**Work request 1:** From the Jackson Hole commentary, return the passage from "Congratulations to the" to "in from home." word for word.
**Work request 2:** In the Jackson Hole commentary, what is the title of the research paper whose abstract is quoted?

**Document text:**
▼▼▼
As excerpted from Michael Every of Rabobank
The hole in Jackson Hole is the total absence of political economy. You can fiddle with targets and acronyms all you want, but the real problems are structural and hence political. Even some Fed economists recognise this. As one example, consider this recent research paper: “Market Power, Inequality, and Financial Instability”. Its abstract argues:
“Over the last four decades, the US economy has experienced a few secular trends, each of which may be considered undesirable in some aspects: declining labor share; rising profit share; rising income and wealth inequalities; and rising household sector leverage, and associated financial instability. We develop a real business cycle model and show that the rise of market power of the firms in both product and labor markets over the last four decades can generate all of these secular trends. We derive macroprudential policy implications for financial stability.”
Congratulations to the two economists involved. In capital vs. labour power they have rediscovered what Marx first said around 150 years ago in one (wrong) form, and what Keynes and Kalecki showed to be true, including predicting negative interest rates as the final destination, around 80 years ago: it’s the political-economy, stupid. You either do something about that or you do nothing at all – apart from pushing up asset prices to make rich people richer in the erroneous belief that somehow this will then help poor people. Don’t expect any recognition of that at Jackson Hole today, of course, from the Fed or any other of the central bankers dialling in from home.
▲▲▲
**Available data:**
▼▼▼
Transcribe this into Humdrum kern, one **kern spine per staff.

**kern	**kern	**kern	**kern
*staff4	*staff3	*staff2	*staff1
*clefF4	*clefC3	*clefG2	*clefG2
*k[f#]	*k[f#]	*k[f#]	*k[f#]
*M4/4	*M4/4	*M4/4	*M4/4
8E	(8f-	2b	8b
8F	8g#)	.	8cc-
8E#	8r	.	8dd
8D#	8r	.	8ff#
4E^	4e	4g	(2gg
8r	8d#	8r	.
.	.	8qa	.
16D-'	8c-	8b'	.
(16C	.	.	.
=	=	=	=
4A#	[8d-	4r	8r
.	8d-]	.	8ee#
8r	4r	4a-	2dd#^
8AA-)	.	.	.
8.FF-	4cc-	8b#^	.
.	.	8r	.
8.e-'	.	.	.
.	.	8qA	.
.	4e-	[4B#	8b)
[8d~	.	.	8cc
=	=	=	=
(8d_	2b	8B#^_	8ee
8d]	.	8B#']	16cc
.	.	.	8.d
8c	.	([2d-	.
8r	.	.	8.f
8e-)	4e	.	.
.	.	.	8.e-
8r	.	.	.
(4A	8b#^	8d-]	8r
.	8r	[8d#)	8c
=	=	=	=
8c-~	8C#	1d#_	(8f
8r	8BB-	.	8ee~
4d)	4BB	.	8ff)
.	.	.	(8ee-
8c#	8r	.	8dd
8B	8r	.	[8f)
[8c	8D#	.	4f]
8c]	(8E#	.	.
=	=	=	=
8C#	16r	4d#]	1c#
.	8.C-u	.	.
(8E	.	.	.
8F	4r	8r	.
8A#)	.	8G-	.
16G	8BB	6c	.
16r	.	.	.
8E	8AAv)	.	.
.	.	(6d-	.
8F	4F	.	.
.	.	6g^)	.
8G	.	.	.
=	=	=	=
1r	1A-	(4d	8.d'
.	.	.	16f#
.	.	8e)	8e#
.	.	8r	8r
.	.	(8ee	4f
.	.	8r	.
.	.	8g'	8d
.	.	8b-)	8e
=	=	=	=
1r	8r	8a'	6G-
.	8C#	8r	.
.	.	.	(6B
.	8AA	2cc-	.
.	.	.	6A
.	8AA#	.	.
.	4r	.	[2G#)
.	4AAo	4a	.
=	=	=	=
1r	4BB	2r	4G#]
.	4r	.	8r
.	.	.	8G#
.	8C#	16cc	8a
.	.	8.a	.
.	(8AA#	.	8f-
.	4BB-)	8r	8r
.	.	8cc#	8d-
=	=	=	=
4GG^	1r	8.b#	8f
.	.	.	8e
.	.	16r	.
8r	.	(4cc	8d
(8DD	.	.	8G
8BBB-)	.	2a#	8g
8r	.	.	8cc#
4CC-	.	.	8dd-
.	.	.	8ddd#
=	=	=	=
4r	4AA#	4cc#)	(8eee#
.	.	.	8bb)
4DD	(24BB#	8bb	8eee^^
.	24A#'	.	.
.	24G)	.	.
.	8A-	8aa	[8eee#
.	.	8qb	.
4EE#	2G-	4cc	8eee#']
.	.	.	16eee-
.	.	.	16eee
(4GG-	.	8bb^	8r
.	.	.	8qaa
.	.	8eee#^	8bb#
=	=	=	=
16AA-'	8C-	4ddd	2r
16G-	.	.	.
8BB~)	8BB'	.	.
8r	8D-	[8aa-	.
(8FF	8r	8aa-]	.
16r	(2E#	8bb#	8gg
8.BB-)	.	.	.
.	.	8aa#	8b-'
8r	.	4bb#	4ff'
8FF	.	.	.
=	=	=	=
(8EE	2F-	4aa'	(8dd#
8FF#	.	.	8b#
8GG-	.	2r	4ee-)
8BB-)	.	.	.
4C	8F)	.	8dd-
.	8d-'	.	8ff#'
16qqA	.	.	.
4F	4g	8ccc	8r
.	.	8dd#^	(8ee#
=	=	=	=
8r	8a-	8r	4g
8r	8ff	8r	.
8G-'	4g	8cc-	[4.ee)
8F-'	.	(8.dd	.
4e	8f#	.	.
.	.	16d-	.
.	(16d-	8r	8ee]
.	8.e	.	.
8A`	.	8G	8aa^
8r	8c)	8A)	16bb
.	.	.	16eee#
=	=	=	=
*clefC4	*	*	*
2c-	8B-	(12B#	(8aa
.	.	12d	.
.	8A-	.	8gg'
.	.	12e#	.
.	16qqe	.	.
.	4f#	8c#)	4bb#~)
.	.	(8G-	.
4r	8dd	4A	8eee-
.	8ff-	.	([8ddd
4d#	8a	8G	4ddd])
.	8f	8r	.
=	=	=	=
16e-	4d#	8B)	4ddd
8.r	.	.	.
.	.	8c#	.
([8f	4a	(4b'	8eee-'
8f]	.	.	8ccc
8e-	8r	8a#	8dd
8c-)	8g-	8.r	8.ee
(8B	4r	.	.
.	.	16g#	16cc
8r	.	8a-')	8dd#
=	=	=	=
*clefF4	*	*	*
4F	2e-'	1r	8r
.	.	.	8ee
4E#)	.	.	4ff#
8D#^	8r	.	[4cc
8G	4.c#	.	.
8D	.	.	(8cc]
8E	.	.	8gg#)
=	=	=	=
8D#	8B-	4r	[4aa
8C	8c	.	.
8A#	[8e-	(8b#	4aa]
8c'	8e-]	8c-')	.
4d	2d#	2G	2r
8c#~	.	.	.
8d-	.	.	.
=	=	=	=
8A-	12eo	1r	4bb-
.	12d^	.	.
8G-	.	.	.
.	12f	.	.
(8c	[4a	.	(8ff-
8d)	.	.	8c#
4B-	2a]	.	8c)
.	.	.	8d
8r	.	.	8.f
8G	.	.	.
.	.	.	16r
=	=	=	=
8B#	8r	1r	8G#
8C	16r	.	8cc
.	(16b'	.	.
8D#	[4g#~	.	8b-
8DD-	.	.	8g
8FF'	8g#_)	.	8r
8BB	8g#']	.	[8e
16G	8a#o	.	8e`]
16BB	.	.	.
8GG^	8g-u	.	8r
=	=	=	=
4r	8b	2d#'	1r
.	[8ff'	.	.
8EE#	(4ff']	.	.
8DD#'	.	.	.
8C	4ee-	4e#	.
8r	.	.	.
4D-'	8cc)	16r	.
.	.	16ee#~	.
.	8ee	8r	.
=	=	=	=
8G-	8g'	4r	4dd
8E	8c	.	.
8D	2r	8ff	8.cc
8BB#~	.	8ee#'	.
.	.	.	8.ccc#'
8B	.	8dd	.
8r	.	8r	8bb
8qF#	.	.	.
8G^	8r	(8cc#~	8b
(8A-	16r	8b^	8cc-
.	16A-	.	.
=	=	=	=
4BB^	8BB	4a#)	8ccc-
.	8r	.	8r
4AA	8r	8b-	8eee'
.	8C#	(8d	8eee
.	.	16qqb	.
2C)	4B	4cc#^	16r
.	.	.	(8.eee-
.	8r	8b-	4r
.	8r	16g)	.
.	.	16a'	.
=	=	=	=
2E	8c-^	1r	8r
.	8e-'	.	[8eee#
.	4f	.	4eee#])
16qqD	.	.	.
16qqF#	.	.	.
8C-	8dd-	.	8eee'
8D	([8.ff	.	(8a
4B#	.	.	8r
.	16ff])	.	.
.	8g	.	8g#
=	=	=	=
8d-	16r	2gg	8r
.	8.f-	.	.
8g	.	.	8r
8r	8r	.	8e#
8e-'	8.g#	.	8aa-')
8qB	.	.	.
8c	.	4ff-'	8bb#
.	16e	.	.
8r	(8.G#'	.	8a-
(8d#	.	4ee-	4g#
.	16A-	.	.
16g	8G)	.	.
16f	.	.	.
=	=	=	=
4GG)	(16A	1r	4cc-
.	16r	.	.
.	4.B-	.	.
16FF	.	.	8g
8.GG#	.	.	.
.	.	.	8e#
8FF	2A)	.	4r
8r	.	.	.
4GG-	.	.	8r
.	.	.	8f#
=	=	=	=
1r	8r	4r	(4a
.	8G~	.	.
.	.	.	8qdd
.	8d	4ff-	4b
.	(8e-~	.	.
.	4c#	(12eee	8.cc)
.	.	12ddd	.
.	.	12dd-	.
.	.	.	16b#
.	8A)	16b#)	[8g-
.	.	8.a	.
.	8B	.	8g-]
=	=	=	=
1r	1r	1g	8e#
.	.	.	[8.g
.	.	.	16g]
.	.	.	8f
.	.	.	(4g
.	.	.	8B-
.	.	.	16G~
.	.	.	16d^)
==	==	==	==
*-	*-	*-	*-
▲▲▲
**Exercise answer 1:**
Congratulations to the two economists involved. In capital vs. labour power they have rediscovered what Marx first said around 150 years ago in one (wrong) form, and what Keynes and Kalecki showed to be true, including predicting negative interest rates as the final destination, around 80 years ago: it’s the political-economy, stupid. You either do something about that or you do nothing at all – apart from pushing up asset prices to make rich people richer in the erroneous belief that somehow this will then help poor people. Don’t expect any recognition of that at Jackson Hole today, of course, from the Fed or any other of the central bankers dialling in from home.

**Exercise answer 2:** "Market Power, Inequality, and Financial Instability"